THE TASK:
Write each entry out again, exactly as it is written.

DATA FOR REVIEW:
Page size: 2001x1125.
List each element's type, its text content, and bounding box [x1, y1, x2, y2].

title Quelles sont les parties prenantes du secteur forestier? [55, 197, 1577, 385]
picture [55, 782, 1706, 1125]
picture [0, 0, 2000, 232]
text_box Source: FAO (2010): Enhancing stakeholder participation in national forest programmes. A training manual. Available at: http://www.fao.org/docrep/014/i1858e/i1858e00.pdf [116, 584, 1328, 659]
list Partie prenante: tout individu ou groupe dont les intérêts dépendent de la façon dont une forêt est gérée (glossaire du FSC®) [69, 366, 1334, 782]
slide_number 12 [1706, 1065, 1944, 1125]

WRITTEN SOLUTION:
Page size: 2001x1125.
List each element's type, its text content, and bounding box [x1, y1, x2, y2].

title Quelles sont les parties prenantes du secteur forestier? [55, 197, 1577, 385]
picture [55, 782, 1706, 1125]
picture [0, 0, 2000, 232]
text_box Source: FAO (2010): Enhancing stakeholder participation in national forest programmes. A training manual. Available at: http://www.fao.org/docrep/014/i1858e/i1858e00.pdf [116, 584, 1328, 659]
list Partie prenante: tout individu ou groupe dont les intérêts dépendent de la façon dont une forêt est gérée (glossaire du FSC®) [69, 366, 1334, 782]
slide_number 12 [1706, 1065, 1944, 1125]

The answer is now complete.